Grain Carrier Ontario Lost In November Storm

By James Donahue

The wooden hulled bulk freighter Ontario was a Canadian built and Canadian-owned vessel that foundered in a Lake Superior gale on November 15, 1909 off Passage Island at the Northeast tip of Isle Royal.

The nine-year-old steamer was laden with wheat, probably making what was to have been its final trip of the season from Fort William (now Thunder Bay) to Depot Harbour, once a busy Canadian railroad hub on the northern side of Georgian Bay.

When off Isle Royal, steaming toward Sault Ste. Marie, the cargo shifted in the storm and the vessel began taking on water. The crew abandoned ship before it sank stern first. The men rowed for 16 miles through the storm before reaching safety.

The 256-foot-long freighter was built in 1900 in Toronto. It was one of a fleet of grain vessels owned by the Canada Atlantic transit Co. of Ottawa at the time it was lost. Canada Atlantic also owned and operated the Canada Atlantic Railway Company, which was temporarily a key railroad link between Georgian Bay and Ottawa. For a short time it handled about 40 percent of the grain traffic from the Canadian west through to the St. Lawrence River valley.

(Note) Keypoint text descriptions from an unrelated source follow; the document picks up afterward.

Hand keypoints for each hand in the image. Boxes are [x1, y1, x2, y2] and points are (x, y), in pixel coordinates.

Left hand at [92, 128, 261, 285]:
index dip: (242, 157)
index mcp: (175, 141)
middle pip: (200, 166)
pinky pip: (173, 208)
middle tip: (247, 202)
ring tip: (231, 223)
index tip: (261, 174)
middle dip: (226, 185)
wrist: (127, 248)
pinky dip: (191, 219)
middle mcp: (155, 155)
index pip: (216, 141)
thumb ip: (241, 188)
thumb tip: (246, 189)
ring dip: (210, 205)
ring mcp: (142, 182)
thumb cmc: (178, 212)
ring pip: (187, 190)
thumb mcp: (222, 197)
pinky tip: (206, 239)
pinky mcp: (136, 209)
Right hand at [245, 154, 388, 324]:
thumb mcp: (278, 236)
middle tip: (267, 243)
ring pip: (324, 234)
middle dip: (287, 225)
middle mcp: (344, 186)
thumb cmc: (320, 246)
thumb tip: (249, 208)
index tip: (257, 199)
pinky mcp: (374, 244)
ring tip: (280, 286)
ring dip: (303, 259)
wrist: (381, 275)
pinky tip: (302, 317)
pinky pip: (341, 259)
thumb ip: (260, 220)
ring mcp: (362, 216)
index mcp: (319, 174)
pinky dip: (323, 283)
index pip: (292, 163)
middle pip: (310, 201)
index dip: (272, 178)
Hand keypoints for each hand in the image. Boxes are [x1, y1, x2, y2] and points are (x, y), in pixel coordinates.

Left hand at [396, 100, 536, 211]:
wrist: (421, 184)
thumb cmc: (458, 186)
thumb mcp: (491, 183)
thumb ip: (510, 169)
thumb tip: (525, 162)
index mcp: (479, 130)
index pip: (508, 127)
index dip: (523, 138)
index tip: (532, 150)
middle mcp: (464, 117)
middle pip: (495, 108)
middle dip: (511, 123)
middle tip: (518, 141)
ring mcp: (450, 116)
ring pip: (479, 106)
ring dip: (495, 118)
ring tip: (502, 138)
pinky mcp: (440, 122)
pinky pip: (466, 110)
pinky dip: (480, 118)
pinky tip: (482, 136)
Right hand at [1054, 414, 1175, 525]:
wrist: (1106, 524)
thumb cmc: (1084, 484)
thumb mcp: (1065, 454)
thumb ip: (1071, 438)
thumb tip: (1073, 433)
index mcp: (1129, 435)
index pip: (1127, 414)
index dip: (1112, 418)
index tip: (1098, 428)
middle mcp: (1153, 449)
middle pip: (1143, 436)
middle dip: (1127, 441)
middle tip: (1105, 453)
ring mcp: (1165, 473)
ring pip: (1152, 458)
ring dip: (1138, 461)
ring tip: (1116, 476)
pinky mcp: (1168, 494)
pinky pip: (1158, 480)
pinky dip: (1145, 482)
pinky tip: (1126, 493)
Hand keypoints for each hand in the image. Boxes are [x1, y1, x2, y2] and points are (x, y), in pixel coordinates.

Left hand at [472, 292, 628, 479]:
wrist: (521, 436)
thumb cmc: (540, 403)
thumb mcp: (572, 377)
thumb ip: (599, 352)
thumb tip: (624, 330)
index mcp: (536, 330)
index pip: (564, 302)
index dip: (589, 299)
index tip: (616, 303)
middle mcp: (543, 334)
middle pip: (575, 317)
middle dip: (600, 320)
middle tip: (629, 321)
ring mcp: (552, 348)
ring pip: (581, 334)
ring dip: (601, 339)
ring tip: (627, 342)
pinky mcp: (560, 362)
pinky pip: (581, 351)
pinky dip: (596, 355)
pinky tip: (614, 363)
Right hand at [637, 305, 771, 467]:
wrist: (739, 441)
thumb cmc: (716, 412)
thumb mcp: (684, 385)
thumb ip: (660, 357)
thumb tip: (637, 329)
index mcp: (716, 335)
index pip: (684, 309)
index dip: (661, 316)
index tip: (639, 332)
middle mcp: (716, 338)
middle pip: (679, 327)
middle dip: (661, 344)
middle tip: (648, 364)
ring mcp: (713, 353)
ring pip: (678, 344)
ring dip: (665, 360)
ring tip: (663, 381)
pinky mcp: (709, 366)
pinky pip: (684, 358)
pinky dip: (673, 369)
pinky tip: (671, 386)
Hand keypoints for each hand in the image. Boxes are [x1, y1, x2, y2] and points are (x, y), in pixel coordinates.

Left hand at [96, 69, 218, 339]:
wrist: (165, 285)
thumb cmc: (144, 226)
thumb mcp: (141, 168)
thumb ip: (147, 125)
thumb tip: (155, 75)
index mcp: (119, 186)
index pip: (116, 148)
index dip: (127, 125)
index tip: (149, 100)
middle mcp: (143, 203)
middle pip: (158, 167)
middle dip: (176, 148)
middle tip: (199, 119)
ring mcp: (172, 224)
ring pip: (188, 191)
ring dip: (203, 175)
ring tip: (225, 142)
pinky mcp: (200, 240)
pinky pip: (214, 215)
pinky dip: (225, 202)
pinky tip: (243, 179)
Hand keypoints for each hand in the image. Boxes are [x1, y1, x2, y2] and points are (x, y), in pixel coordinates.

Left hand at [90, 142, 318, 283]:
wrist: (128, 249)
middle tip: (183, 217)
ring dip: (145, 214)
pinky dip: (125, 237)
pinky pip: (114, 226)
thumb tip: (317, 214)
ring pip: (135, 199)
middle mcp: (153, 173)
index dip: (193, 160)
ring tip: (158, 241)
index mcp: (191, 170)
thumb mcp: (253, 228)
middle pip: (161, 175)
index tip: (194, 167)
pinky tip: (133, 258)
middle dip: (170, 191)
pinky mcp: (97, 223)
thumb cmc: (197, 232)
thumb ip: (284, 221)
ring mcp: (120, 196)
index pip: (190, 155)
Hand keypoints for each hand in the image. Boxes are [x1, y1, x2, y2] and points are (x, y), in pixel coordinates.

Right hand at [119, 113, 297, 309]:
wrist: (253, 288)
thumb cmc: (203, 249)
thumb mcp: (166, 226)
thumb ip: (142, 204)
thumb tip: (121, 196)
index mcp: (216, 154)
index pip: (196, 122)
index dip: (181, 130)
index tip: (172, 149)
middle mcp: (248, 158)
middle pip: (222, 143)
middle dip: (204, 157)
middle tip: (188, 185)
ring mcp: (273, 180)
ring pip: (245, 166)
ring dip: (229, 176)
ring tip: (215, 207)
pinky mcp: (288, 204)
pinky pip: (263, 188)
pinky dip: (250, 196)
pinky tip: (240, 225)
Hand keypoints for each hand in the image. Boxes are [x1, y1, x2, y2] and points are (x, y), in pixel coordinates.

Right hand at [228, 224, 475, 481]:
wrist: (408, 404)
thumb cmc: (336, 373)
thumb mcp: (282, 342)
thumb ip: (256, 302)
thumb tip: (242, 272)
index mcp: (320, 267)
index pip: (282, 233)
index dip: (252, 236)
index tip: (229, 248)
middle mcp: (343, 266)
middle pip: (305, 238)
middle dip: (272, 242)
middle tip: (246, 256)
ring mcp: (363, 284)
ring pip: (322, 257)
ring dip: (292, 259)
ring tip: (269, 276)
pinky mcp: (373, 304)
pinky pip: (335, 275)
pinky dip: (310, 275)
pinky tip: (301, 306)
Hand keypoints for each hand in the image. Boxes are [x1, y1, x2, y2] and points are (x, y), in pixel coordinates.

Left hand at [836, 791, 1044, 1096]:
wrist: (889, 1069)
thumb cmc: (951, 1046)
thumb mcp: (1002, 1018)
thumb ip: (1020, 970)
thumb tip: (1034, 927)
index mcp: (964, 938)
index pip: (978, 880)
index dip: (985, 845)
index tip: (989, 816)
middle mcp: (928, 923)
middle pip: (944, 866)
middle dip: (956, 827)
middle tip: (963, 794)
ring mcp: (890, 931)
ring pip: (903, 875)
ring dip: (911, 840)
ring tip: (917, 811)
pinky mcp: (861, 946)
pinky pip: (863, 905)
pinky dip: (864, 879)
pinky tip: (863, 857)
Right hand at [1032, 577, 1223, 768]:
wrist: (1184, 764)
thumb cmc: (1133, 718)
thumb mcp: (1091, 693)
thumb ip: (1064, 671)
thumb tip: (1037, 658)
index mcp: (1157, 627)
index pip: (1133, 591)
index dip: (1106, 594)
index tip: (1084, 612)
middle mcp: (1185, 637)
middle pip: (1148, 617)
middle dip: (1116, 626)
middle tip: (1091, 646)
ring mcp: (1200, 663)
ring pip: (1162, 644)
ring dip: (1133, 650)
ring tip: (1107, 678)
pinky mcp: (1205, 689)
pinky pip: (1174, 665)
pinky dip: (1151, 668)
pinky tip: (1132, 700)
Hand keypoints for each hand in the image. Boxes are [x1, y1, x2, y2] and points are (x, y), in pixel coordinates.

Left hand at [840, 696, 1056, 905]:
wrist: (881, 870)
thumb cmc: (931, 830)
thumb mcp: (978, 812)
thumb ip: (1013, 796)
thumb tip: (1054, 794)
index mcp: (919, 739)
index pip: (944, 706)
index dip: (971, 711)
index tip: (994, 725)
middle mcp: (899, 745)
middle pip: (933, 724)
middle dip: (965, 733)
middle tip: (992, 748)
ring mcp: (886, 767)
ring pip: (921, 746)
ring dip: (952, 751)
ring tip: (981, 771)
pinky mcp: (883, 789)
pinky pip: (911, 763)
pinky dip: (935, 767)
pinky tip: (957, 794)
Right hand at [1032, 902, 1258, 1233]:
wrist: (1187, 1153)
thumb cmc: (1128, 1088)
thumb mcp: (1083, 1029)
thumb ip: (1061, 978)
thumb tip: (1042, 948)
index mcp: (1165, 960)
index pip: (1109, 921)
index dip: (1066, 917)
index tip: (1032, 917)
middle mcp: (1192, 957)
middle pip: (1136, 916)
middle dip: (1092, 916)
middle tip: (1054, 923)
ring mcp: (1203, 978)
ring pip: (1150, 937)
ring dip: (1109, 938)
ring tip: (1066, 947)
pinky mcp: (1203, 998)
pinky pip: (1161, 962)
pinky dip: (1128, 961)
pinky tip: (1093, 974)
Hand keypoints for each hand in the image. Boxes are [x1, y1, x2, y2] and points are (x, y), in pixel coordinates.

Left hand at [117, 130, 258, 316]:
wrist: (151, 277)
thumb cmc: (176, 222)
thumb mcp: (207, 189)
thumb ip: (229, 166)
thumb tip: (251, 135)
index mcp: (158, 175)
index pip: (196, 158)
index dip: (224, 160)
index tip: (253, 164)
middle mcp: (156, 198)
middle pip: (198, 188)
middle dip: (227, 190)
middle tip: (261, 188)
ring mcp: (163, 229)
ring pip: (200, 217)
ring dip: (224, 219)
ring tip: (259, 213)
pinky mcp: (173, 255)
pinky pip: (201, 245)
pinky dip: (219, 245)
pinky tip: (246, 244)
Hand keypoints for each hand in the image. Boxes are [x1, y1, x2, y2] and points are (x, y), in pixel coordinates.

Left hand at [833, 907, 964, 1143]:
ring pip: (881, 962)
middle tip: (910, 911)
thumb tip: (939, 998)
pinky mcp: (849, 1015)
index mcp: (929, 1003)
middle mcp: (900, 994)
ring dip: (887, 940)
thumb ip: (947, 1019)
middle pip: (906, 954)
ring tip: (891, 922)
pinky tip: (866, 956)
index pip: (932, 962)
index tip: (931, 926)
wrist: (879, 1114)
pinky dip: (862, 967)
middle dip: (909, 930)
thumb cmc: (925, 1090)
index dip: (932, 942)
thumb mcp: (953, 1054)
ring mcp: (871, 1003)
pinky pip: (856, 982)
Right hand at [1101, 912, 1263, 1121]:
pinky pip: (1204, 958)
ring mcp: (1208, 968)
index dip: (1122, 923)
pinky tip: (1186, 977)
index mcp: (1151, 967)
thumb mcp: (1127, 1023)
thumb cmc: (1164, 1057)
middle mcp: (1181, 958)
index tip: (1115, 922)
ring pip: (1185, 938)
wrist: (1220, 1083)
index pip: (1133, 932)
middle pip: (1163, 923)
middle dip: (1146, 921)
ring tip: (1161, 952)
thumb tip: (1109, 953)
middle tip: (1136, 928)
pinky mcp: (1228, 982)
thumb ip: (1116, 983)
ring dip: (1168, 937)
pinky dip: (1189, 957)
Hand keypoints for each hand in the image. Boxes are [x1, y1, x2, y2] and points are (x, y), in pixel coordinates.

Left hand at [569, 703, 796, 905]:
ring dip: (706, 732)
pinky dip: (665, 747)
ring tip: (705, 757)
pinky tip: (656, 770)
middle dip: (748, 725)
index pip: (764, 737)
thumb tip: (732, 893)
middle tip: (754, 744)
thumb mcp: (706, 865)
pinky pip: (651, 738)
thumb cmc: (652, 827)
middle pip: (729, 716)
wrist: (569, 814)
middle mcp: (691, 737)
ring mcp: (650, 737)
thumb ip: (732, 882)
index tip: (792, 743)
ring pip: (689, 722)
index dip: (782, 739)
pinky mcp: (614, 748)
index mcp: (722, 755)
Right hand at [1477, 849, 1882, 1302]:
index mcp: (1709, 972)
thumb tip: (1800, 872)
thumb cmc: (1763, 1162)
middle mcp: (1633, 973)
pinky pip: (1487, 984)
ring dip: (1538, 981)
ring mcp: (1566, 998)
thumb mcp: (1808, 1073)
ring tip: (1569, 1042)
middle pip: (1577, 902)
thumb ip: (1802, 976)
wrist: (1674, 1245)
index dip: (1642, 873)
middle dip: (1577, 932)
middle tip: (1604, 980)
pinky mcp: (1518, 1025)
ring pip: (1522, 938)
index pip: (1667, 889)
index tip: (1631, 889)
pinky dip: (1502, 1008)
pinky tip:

The company, created by lumbar baron John Rudolphus Booth, prospered from 1890 to 1905. Its operations declined after Booth sold to the Grand Trunk Railway. Depot Harbour, which once served as a hub for Booth’s enterprise, once boasted a population of about 1,600 people. The town served the docks, the railway station and two large grain elevators. It is a ghost town today.